SUPPLIED TEXT Start Marker

Archive for the ‘Mature’ Category

What do you want your PLE to be able to do?

June 29th, 2008 by Graham Attwell

I am working on a couple of new papers on Personal Learning Environments. And getting asked by developers what we want them to produce as a PLE. Nota n easy question – in fact I am not sure it is the right question! But here are a few things I think I want my PLE to be able to do.

Access / search

One of the major things we use computers for learning for is accessing and searching information and knowledge. Whilst Google has greatly improved searching it is far form perfect. We need to be able to search inside documents in a way we cannot at the moment. And of course we need to be able to access and search our own computers and possibly those of our peer network. We need to be able to search inside audio and video, which is as yet problematic. And perhaps most importantly we need to be able to find people. Accessing and searching poses many challenges for developers. At present at a relatively simple level of educational repositories we are uncertain as to whether federated search or harvesting offers the best approach.
Aggregate and scaffold
A second use of a Personal Learning Environment could be for aggregating the outcomes of our activity – be it searches for documents, or other media, be it people or be it our own work. Aggregation is more than simply producing a database or of ‘learning objects’. Aggregation should allow us to bring information and knowledge together in a meaningful way. At the same time such a process of aggregation should assist us in scaffolding our knowledge, both in terms of growing on existing knowledge but also in terms of compromising what we know to accommodate the new.

Manipulate
Another possible use of a Personal Learning Environment is to manipulate or rearrange knowledge artefacts. This could be at the simple level of editing text or adding a note or tag. However with the use of different forms of media it may involve more extensive repurposing of such objects. Such repurposing may be for use within a personal knowledge base or may be for (re) publishing or sharing with others.

Another reason for manipulating media artefacts may be to render them usable within different environments and contexts.
Analyse
A PLE should be a place to analyse knowledge. This might involve the use of different tools. Alternatively, or additionally, it might involve the functionality to render information, knowledge and data in forms to allow analysis. It might also include the functionality to share and collaborate in analyses and to compare the results of such analysis with the research of others.

SUPPLIED TEXT End Marker
SUPPLIED ENTRIES Start Marker

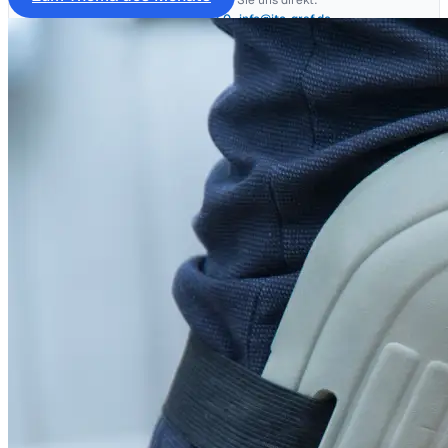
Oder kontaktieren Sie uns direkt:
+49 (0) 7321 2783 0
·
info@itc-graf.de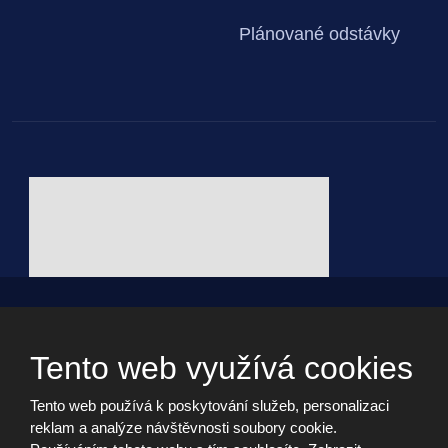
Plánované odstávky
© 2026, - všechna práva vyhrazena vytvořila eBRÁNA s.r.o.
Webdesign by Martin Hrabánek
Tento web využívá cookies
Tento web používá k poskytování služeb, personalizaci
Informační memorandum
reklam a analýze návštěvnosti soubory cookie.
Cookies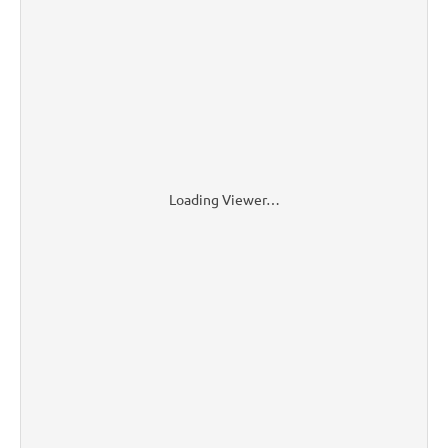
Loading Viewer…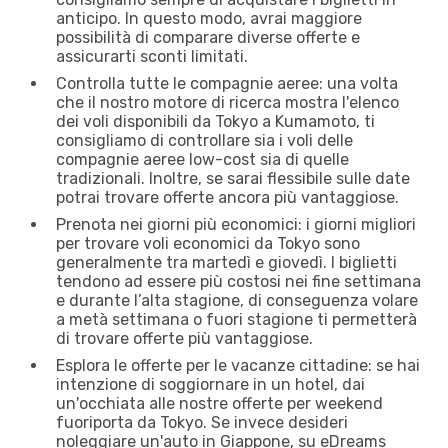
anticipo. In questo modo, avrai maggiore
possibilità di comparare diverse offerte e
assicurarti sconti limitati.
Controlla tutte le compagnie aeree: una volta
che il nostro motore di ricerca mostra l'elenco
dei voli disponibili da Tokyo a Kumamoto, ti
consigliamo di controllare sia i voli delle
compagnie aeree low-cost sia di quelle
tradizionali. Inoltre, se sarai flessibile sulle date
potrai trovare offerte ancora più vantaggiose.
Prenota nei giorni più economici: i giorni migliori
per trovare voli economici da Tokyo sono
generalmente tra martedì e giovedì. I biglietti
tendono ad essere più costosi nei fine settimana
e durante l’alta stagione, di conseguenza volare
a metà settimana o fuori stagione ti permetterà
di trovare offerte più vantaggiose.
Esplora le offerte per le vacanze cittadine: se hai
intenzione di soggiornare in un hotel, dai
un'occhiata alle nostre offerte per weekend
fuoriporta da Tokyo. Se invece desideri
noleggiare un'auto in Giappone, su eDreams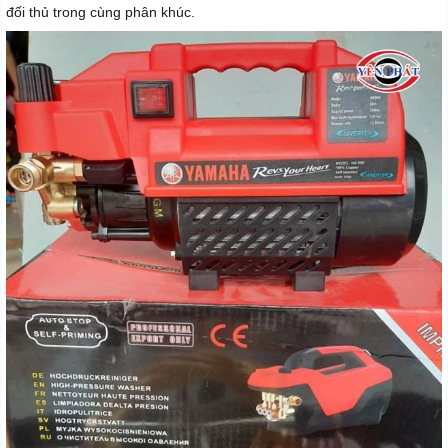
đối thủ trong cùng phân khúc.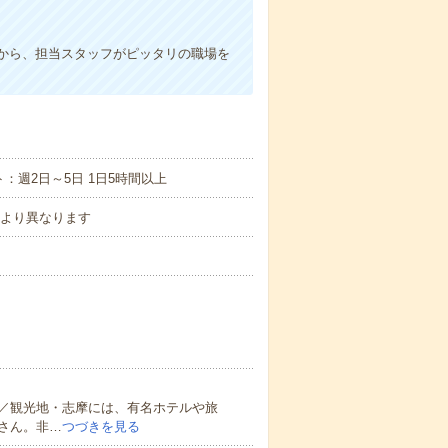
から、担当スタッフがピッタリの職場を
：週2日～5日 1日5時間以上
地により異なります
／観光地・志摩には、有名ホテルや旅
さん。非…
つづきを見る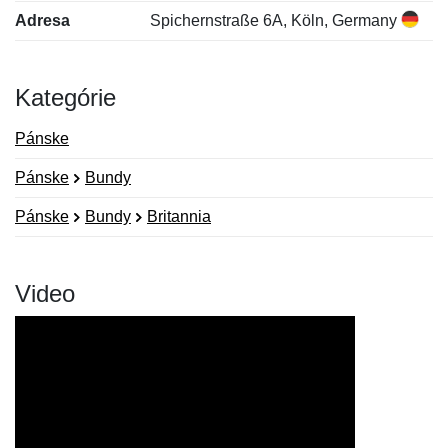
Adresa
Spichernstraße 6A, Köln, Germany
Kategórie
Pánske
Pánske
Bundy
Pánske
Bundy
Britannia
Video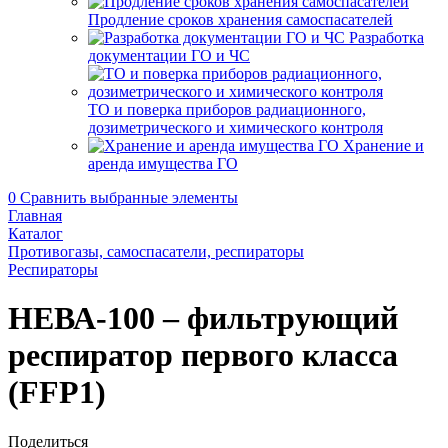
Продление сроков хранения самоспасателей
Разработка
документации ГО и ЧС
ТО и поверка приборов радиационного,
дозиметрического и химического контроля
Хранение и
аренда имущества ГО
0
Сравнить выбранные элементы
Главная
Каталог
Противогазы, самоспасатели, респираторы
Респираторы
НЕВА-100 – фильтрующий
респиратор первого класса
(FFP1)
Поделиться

SUPPLIED ENTRIES End Marker

▶ DIRECTIVE: Copy the stretch of the blog post on Personal Learning Environments from "June 29th, 2008" to "able to do." word for word.

▶ THE COMPLETED TASK:
June 29th, 2008 by Graham Attwell

I am working on a couple of new papers on Personal Learning Environments. And getting asked by developers what we want them to produce as a PLE. Nota n easy question – in fact I am not sure it is the right question! But here are a few things I think I want my PLE to be able to do.